Editör Ocak 2010, Sayı: 185, Sayfa: 1
Türkiye’de siyasal ve toplumsal sorunların çözümlenememesinin en temel nedeni, yeni bir insan ve toplum modelinin, ülkenin ana zemini üzerine dökülen suni toprakta yetiştirilmek istenmesindendir. Dahası bu toprak, ana kara ile doku uyuşmazlığına ve genetiği değiştirilmiş seküler bir muhtevaya sahiptir. Bu zemin, kökleri Türkiye’nin derinlerine uzanan birçok farklı kimlik ve yapıyı baskı altında tutmakta, üstünü örtmeye çalışmakta, ana zeminin tarihi heybeti karşısında ancak “yapma çiçekler kadar gösterişli” olabilmektedir.
Hal böyleyken ve geleceğin şekillendiği kritik bir zaman diliminden geçerken, yaşanan sıkıntıların şiddetine şaşırmamalı ve dehşete kapılmamalıdır. Aslında yaşanan her sarsıntı ile beraber suni unsurlar da erozyona uğramaktadır.
Türkiye’de milliyetçilik (kavmiyetçilik) kaynaklı sorunlar, kökeni batılılaşma maceramızın dayandığı Osmanlı dönemine uzanmakta, hâli hazırdaki sınırlara gerilenmesinden sonra Cumhuriyet’le birlikte bir ulus-devlet yaratma idealiyle “Türk”lüğün, iktidarın asıl unsuru kabuledilmesiyle farklı boyutlara taşınmıştır.
Bu boyutlar “demokratik açılım” sürecinde yükselen ve karşı karşıya gelen “milliyetçilik”lerin zıtlaşma mahallini de oluşturmaktadır. Kaldı ki süreç içerisinde zıtlaşmalar, ayrışmalar, karşıtlıklarda yeterince beslenmiştir.
Milliyetçilikler (kavmiyetçilik) yükseliyor…
Milliyetçilik yükseliyorsa dikkat etmek lazım, miyopluk da yükseliyordur, çünkü her ikiside yakını göremiyorlardır.

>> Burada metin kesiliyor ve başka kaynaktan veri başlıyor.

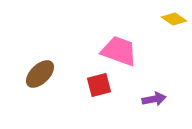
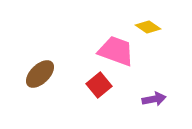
yellow diamond: moved 26 px left, 8 px down
pink trapezoid: moved 3 px left
red square: rotated 25 degrees counterclockwise
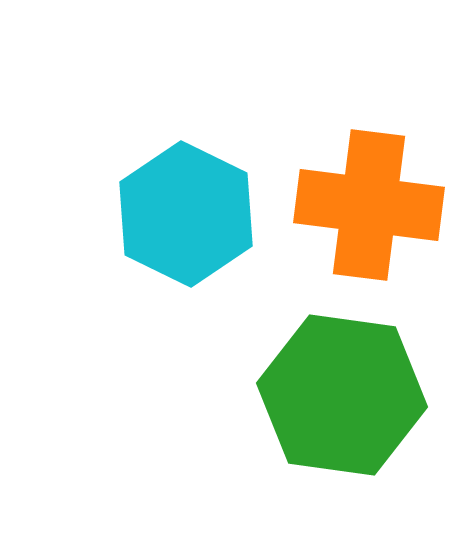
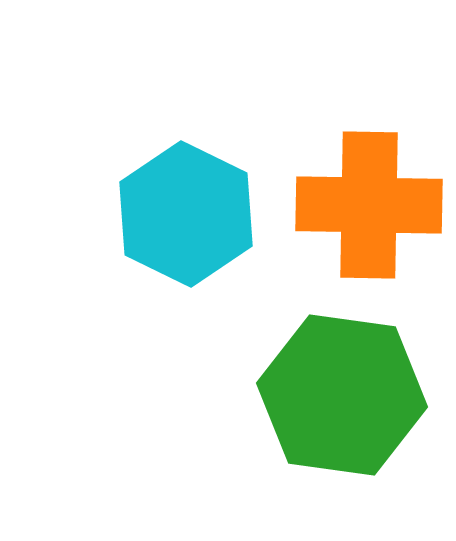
orange cross: rotated 6 degrees counterclockwise
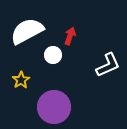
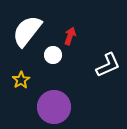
white semicircle: rotated 24 degrees counterclockwise
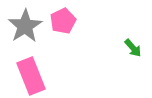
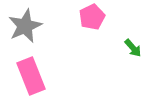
pink pentagon: moved 29 px right, 4 px up
gray star: rotated 8 degrees clockwise
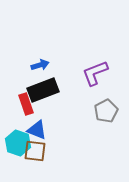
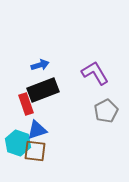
purple L-shape: rotated 80 degrees clockwise
blue triangle: rotated 40 degrees counterclockwise
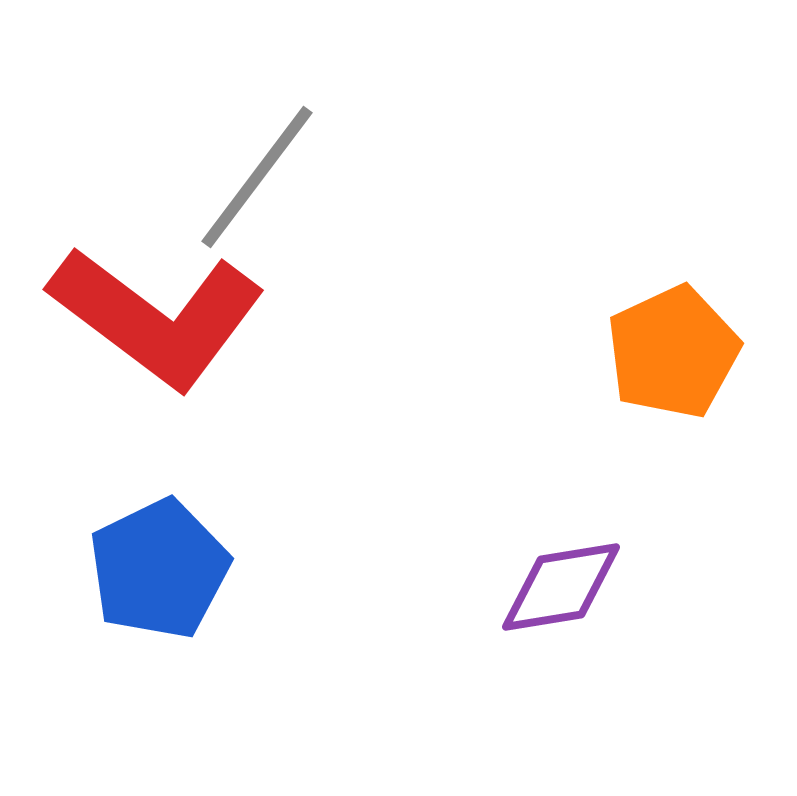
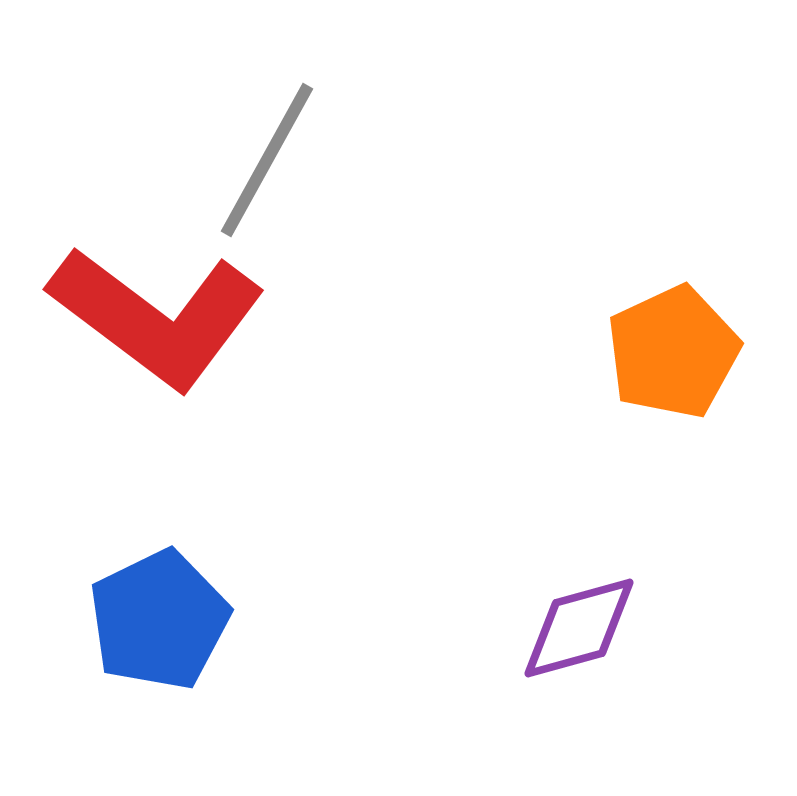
gray line: moved 10 px right, 17 px up; rotated 8 degrees counterclockwise
blue pentagon: moved 51 px down
purple diamond: moved 18 px right, 41 px down; rotated 6 degrees counterclockwise
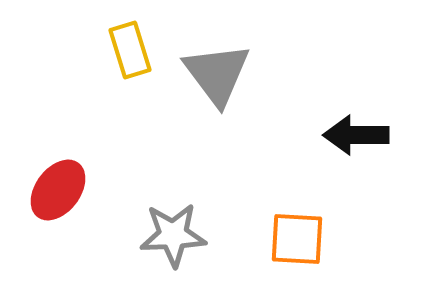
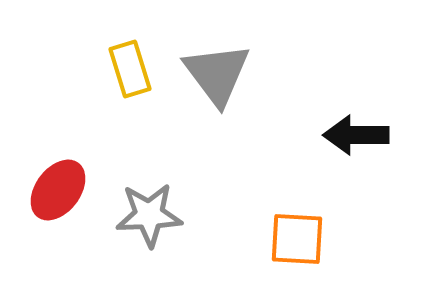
yellow rectangle: moved 19 px down
gray star: moved 24 px left, 20 px up
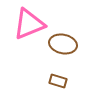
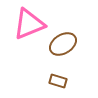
brown ellipse: rotated 44 degrees counterclockwise
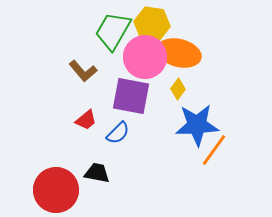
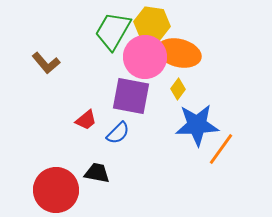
brown L-shape: moved 37 px left, 8 px up
orange line: moved 7 px right, 1 px up
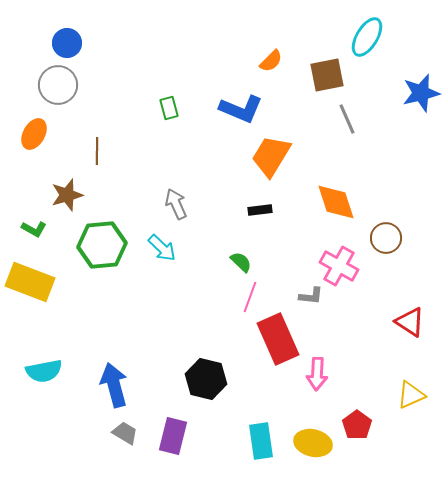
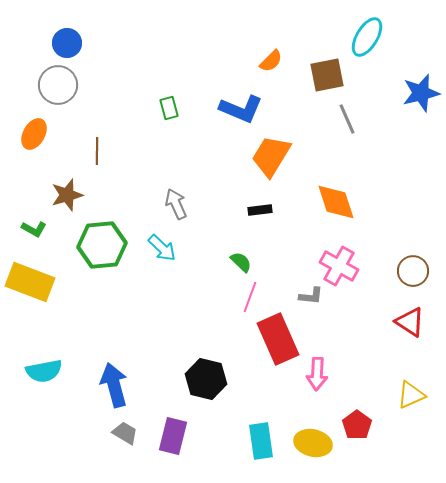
brown circle: moved 27 px right, 33 px down
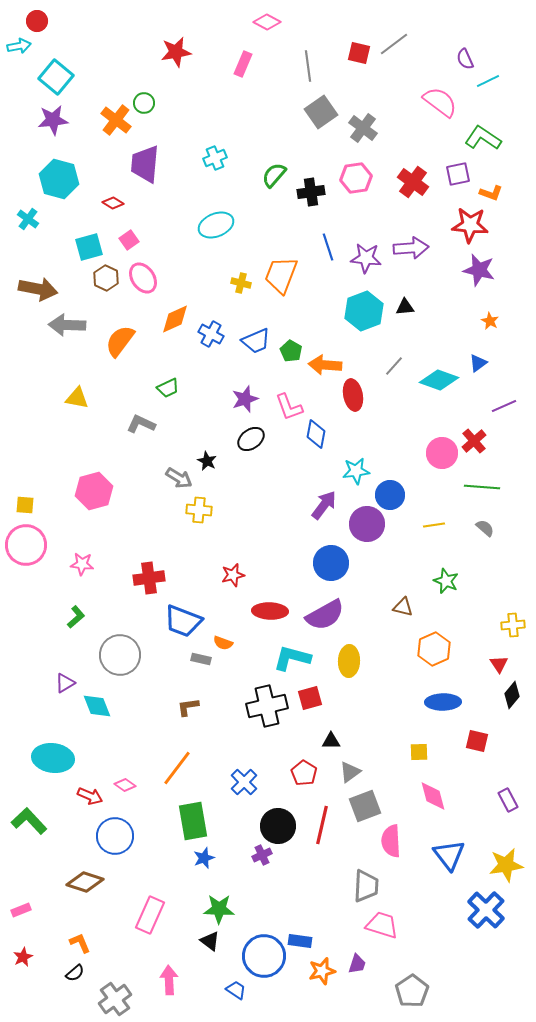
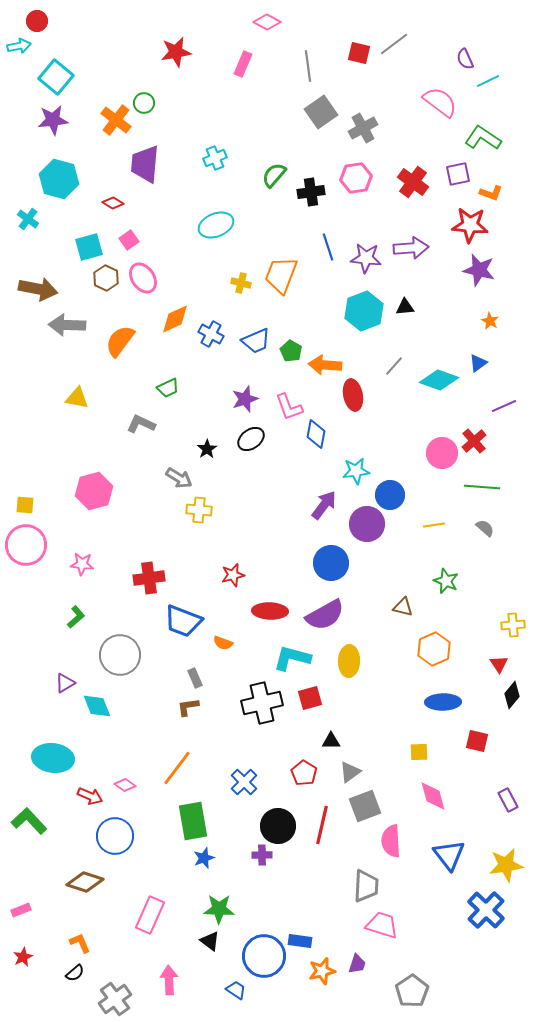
gray cross at (363, 128): rotated 24 degrees clockwise
black star at (207, 461): moved 12 px up; rotated 12 degrees clockwise
gray rectangle at (201, 659): moved 6 px left, 19 px down; rotated 54 degrees clockwise
black cross at (267, 706): moved 5 px left, 3 px up
purple cross at (262, 855): rotated 24 degrees clockwise
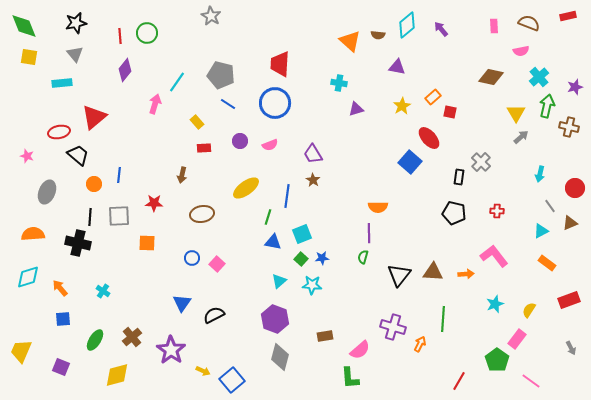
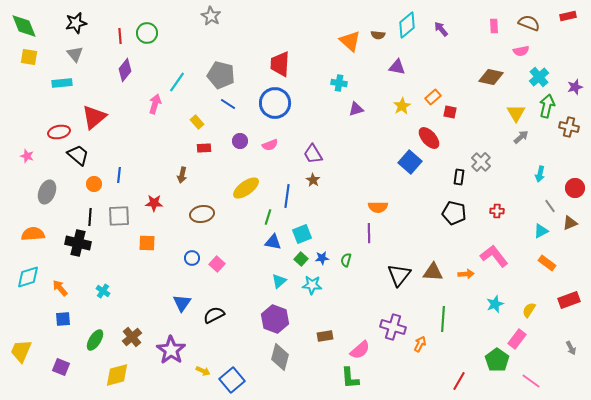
green semicircle at (363, 257): moved 17 px left, 3 px down
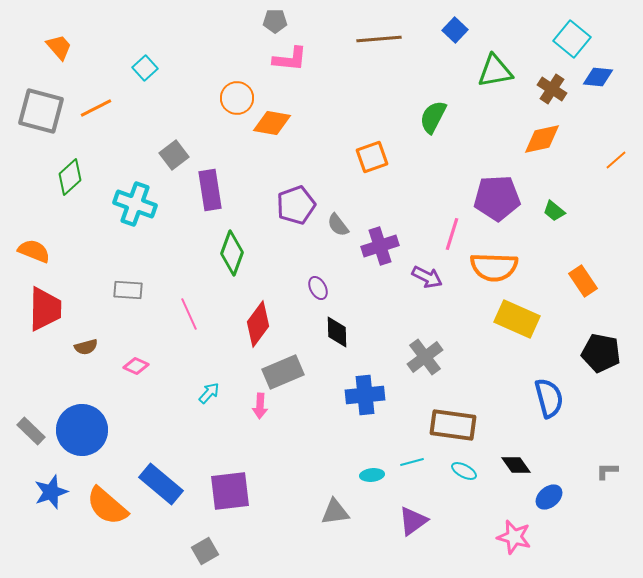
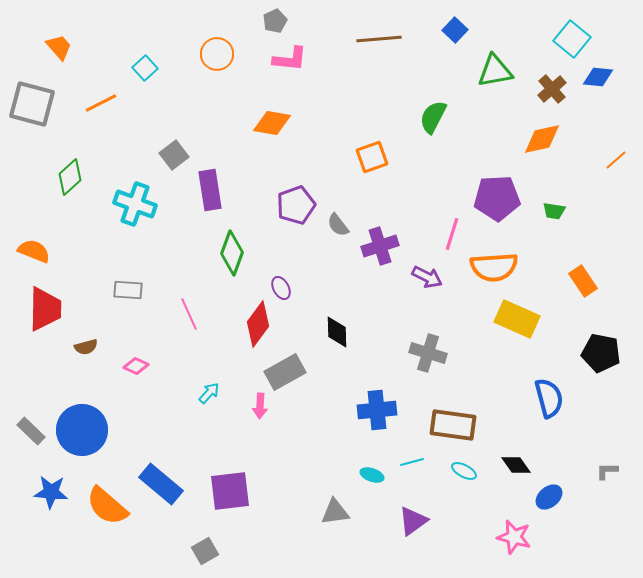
gray pentagon at (275, 21): rotated 25 degrees counterclockwise
brown cross at (552, 89): rotated 16 degrees clockwise
orange circle at (237, 98): moved 20 px left, 44 px up
orange line at (96, 108): moved 5 px right, 5 px up
gray square at (41, 111): moved 9 px left, 7 px up
green trapezoid at (554, 211): rotated 30 degrees counterclockwise
orange semicircle at (494, 267): rotated 6 degrees counterclockwise
purple ellipse at (318, 288): moved 37 px left
gray cross at (425, 357): moved 3 px right, 4 px up; rotated 36 degrees counterclockwise
gray rectangle at (283, 372): moved 2 px right; rotated 6 degrees counterclockwise
blue cross at (365, 395): moved 12 px right, 15 px down
cyan ellipse at (372, 475): rotated 25 degrees clockwise
blue star at (51, 492): rotated 24 degrees clockwise
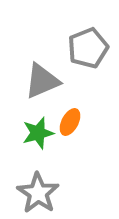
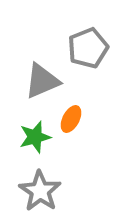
orange ellipse: moved 1 px right, 3 px up
green star: moved 3 px left, 4 px down
gray star: moved 2 px right, 2 px up
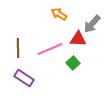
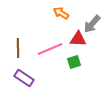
orange arrow: moved 2 px right, 1 px up
green square: moved 1 px right, 1 px up; rotated 24 degrees clockwise
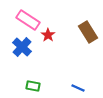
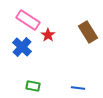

Milliyetçiliğin yükselmesi, “kendi”nden olanı başkasına tercih noktasına varınca adalet duygusunu da aşındırır. Adaletin olmadığı yerde ise zulüm vardır. Bugün Türkiye’de milliyetçilik duygusu tabii bir his olmaktan çıkarılarak kin ve öfkenin kontrolüne teslim edilmek istenmekte, zulüm beslenmektedir.
Bu, daha önce yapılan hataları kabullenerek, onları bir daha tekrarlamayacağı söylemiyle hareket eden “Kürt açılımı” sürecine de ivme kaybettirecek bir durum hâsıl ediyor. Eğer bir imkân idiyse bu süreç, onun da kaçırılmasını...
Siyaset güven kaybediyor. Hukuk zaten yaralı; siyasetten daha az güven duyuyor insanlar adaletin tesisi noktasında ona. Geriye fazla bir şey kalmıyor aslında. Bireyler ve vicdanlar dışında…
Siyaset, hukuk ya da bireyler güveni tesis edecek olanlar onlar. Yükselen duyguları dengeleyecek olanlar onlar. Yoksa bu biz’den deyip öteki’nin hakkına girmek kolay. Zor olan, üstünlükleride, mağduriyetleri de terazinin bir kefesini ağır bastıracak şekilde yerleştirmemek. İzanla, ölçüyle, dengeyle bakmak.
Sonra, “biz”, “onlar” “şunlar” gibi ayrımlar ise zaten çok yeni, ana zeminimizin üstüne örtülen suni toprak kaldırılırsa tarihi derinliklerdeki bağlarımızı, yakınlıkları çok daha rahat görebiliriz.